<<<<

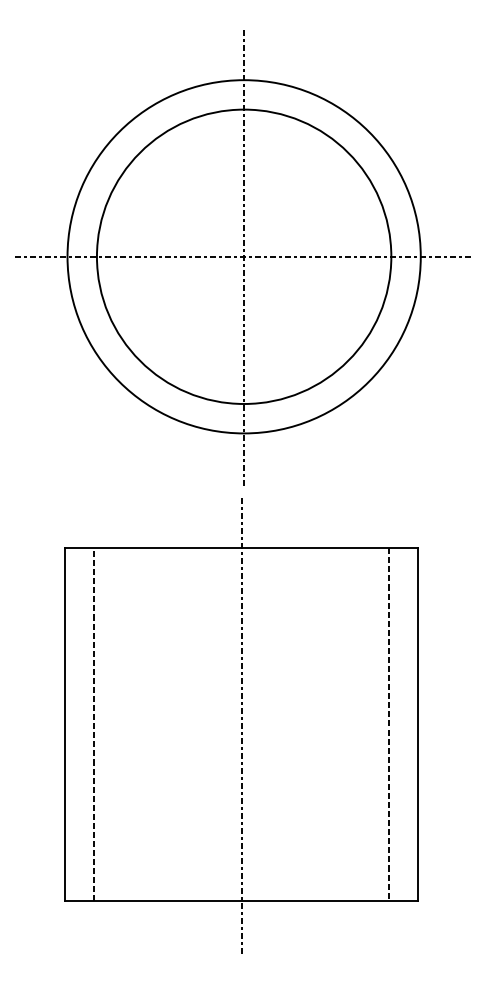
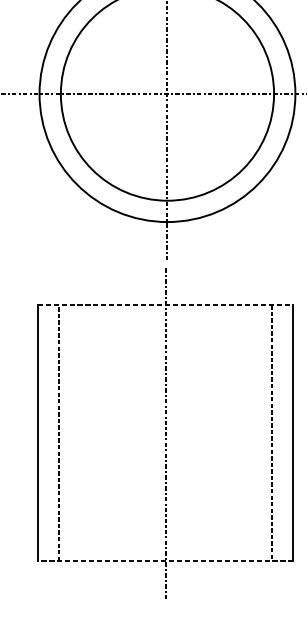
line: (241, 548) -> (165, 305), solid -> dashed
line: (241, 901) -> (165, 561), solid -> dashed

>>>>
<<<<

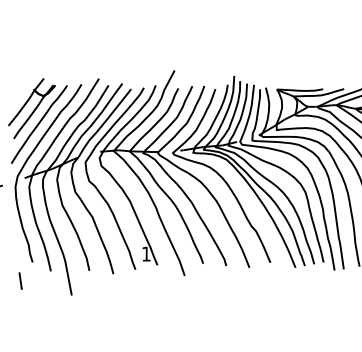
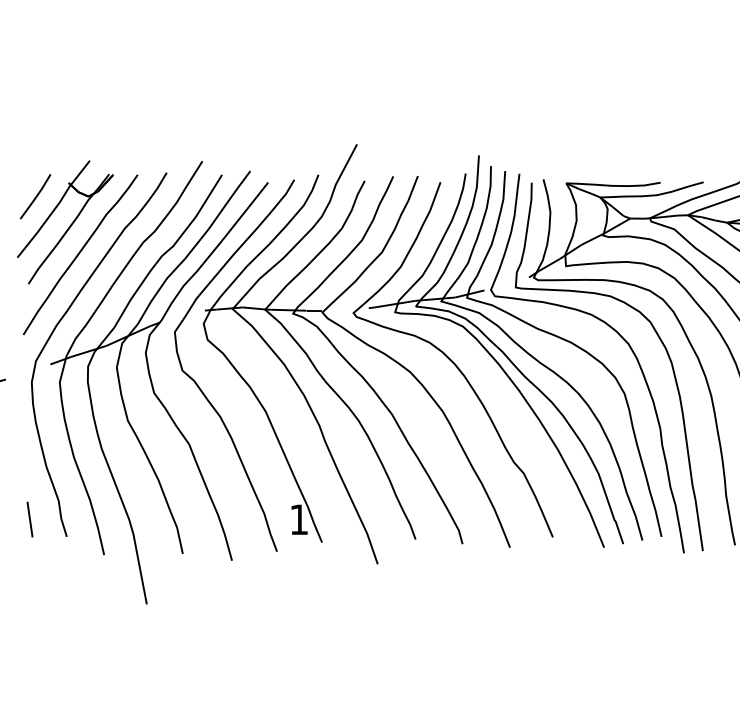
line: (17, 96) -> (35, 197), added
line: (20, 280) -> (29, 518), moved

>>>>
<<<<

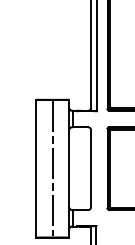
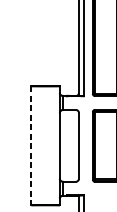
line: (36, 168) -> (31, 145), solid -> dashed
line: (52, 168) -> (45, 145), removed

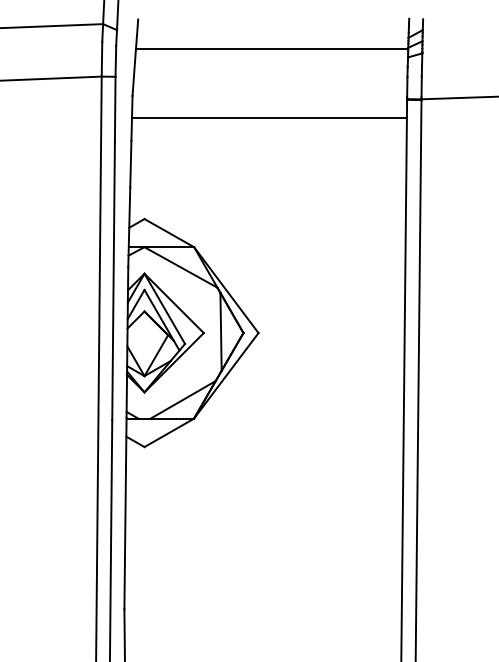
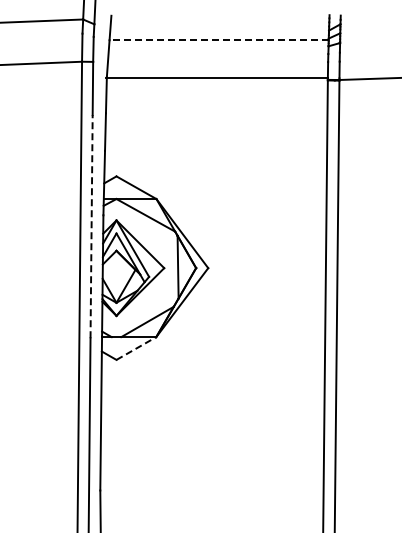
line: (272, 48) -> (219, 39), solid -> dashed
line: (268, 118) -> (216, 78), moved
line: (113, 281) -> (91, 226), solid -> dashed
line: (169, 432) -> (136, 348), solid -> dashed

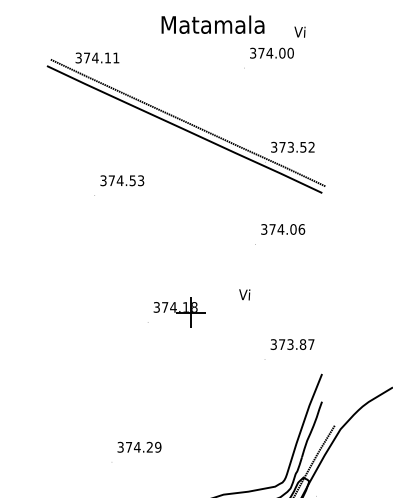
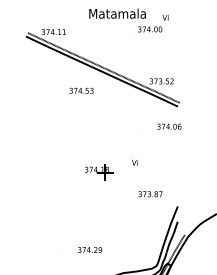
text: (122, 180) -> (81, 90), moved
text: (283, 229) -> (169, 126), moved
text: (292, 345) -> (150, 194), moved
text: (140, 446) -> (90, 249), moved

>>>>

What to do — Retype exactly the span of lines from the one with "text: (122, 180) -> (81, 90), moved" through the one with "text: (140, 446) -> (90, 249), moved"; include both ends and omit the rest of the material.

Output of the task —
text: (122, 180) -> (81, 90), moved
text: (283, 229) -> (169, 126), moved
text: (292, 345) -> (150, 194), moved
text: (140, 446) -> (90, 249), moved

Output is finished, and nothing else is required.